In my 30 plus years in the repossession business I have seen so many changes that has affected the way we do business. Auto auctions have set up companies to solicit the handling of repossessions for the major banks and captive finance companies. Their purpose is to increase their sales of recovered collateral. They charge a fee to handle the assigned repossession and then broker it to Repossession companies across the nation. They depend on the recovery company they hire to find and recover the collateral for a flat fee.
These company’s forward repossession assignments to certain repossession companies who agree to work for far less than they charged at one time. These forwarders have little regard for the safety of the recovery agent. They demand Contingency, Free Deliver to their auctions and in some cases demand free locksmith work for keys to the recovered vehicle. They will refuse to pay for any investigation the assigned recovery company has provided to assist them in recovering the collateral.
Since the forwarders started operating, some major banks and captive finance companies have learned from these forwarders and now dictate how much they will pay for the recovery and even demand cheaper close fees. All of which will reduce their recovery expense and increase their company’s bottom line as well as increasing the risks for the recovery agents working the assignment. Because of the cheap fees, some lenders are willing to suffer a lower percent of recoveries.
The most dangerous of their demands is the contingency requirement. NO CAR, NO MONEY! And, as previously mentioned, since they will only pay rock bottom prices for the recovery it places the recovery agent’s employees in harm’s way. Most Recovery companies pay their field employees a commission for each recovery. Because of the contingency demand, it puts pressure on field agents to take dangerous risks they normally would not take.
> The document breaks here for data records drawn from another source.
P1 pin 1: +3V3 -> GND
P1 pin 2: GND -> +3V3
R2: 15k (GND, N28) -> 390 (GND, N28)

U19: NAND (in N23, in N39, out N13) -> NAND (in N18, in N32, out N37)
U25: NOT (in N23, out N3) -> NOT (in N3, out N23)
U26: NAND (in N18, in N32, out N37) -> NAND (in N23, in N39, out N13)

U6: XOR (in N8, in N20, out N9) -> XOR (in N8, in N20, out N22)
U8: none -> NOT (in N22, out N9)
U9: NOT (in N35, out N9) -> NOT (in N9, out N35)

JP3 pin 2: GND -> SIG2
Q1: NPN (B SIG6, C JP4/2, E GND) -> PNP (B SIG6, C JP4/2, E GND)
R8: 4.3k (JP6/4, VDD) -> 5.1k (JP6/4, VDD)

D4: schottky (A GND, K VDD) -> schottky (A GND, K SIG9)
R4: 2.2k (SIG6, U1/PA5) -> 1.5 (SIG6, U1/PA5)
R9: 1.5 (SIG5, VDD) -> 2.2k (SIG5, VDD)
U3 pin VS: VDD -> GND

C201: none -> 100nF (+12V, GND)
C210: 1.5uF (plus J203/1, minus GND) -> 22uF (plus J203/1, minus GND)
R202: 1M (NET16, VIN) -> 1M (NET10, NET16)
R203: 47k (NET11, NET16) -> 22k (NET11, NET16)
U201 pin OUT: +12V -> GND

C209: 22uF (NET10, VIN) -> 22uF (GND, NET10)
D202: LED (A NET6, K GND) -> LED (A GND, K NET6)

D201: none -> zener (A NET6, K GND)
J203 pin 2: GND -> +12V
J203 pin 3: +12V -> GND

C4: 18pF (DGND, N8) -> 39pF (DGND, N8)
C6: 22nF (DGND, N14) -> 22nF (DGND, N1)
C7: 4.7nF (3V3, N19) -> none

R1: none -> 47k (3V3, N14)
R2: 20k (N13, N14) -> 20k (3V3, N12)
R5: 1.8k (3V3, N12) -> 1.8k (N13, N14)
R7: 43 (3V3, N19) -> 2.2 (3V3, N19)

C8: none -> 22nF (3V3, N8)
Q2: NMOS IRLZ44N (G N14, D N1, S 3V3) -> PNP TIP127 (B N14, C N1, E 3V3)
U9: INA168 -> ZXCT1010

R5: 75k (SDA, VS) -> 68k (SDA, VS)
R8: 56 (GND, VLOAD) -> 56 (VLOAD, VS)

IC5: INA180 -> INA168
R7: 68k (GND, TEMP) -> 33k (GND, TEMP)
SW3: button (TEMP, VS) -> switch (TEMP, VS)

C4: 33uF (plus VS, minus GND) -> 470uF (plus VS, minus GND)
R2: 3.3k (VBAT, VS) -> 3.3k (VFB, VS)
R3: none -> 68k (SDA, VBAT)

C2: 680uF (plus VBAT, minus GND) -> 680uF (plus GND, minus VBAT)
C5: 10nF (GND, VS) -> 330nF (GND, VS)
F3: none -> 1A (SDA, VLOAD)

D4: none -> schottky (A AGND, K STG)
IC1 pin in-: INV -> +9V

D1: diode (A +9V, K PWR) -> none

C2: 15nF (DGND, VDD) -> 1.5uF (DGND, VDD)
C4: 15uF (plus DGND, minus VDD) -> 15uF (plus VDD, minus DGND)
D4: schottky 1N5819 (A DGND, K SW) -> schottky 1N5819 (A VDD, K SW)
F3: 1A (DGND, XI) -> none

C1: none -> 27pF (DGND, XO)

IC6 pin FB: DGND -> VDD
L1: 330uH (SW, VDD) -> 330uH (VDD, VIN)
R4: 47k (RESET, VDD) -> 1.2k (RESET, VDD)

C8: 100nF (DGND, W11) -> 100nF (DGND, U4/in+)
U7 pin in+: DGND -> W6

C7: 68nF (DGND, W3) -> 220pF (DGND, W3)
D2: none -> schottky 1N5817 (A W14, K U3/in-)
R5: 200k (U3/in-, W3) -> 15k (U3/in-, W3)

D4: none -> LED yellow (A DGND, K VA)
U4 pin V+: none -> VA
In most situations the actual owners of the Recovery Company may not take the increased risks but because the field agent is on commission they are put in a situation to take more risks in order to get a pay check. The cheap fees have caused serious personal injuries (even death) for some consumers and for some recovery agents as well as huge awards in Wrongful Repossession litigation. In two instances a recovery agent has killed two individuals over a voluntary repossession.
On some occasions it is necessary to make contact with the debtor because the vehicle is in a garage or behind a locked fence. On such contacts the debtor will sometimes call the client and the client will take a promise from the debtor to pay which should earn the Recovery Agent an appropriate close fee. However, in many such situations the recovery company will be paid as little as $25.00 which does not begin to pay for the time and expense of working the assignment. Such low fees, in some instances have the potential to cause the field agent to become aggressive in attempting to secure the collateral, knowing they will not be paid a decent fee if the assignment is simply closed.
The recovery companies willing to work at reduced rates will only work the account on a limited basis. They may work the assignment the day they receive it if the location is local. If the account is located in an area that is remote they may wait until they have another assignment in the area before they work the account. They will give bogus updates just to appease the client and give them more time to work the account again whenever they may be in the area. In such situations clients seem not to consider the loss from depreciation. If they had used a professional, the extra money they would pay for the actual recovery would most likely be less than the one-month depreciation of the collateral.
Another method some of these clients use to cut their expenses is to have the recovery company sign unfair Hold harmless agreements. On many occasions this will require the recovering agent to hold them harmless even for the client’s mistakes. Unfortunately, some of these recovery companies are willing to sign any agreement just to get the business.
The management of these major banks and finance companies are more concerned for their monthly or yearly objective to keep repossession expenses down than the lives of the recovery agents they hire.